Congratulations! You're named as a beneficiary in a will and due to inherit something you may not have expected. But don't get too excited — yet. On occasions, inheritances are more like curses than blessings.
See also: Good reasons to change your will.
Here are six scenarios when you might want to reject a bequest.
1. It's a smart tax move. Is the next person in line to receive the bequest close to you and in a lower tax bracket? Jeff Scroggin, a tax and estate-planning lawyer in Roswell, Ga., offers this example:
Your widowed mother passes, designating you as the beneficiary of her $40,000 individual retirement account and your college-bound daughter as the contingent beneficiary. You're in the top tax bracket, and your daughter is in the bottom. If the money's going to end up at the same place — say, your daughter's college — consider allowing the bequest to pass to your daughter and having it taxed it at the lower rate. Of course, a windfall might affect her ability to obtain financial aid, so you should weigh that factor before declining the bequest to allow your daughter to receive it.
Be sure about who's next in line, though. "We don't recommend clients do disclaimers unless we've looked at the documents to make sure how the bequest will flow," says Scroggin. "Typically, you have nine months to make that decision."
2. It's a dog of a property. "Sometimes people don't want to deal with an asset," explains Rial Moulton, an estate-planning lawyer in Spokane, Wash. "I had a client who had property in New Mexico that he thought was going to be worth a lot of money one day. His son knew his dad had been trying to sell it and couldn't and thought, 'The state's going to want me to pay property taxes on it. Let the state have it.'"

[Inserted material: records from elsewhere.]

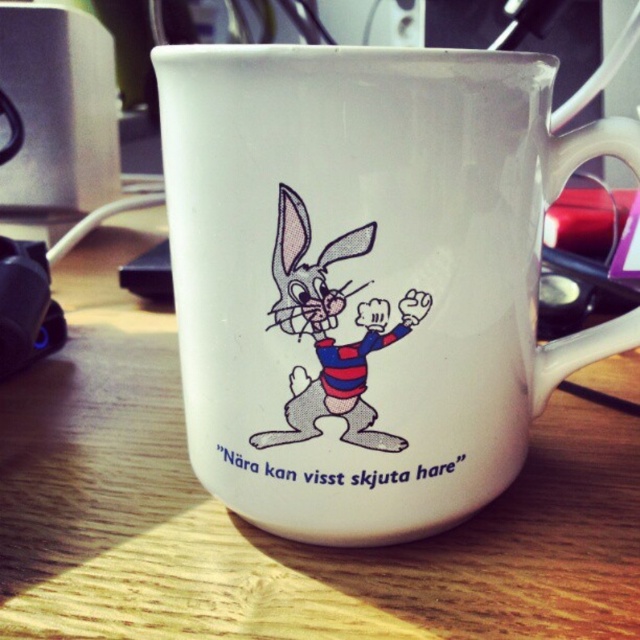
You are standing in front of the wooden table at center and the cartoon rabbit at center. Which object is closer to you?

The wooden table at center is closer to you because it is further to the viewer than the cartoon rabbit at center.

You are arranging a cozy study area and have a wooden table at center and a cartoon rabbit at center. Which object is positioned to the right side?

The cartoon rabbit at center is positioned to the right of the wooden table at center, so the cartoon rabbit at center is on the right side.

What is the spatial relationship between the white ceramic mug at center and the cartoon rabbit at center?

The white ceramic mug at center is to the right of the cartoon rabbit at center.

It may also be smart to decline environmentally dodgy property. "I had a client whose uncle owned a building with dry cleaners in it for 50 years," says Scroggin. "Luckily, the client happened to mention that early on. We did testing and found soil contamination. My client disclaimed that building because the cost of cleanup outweighed any benefit." If everybody down the line to inherit rejects a bequest, the state becomes the lucky owner.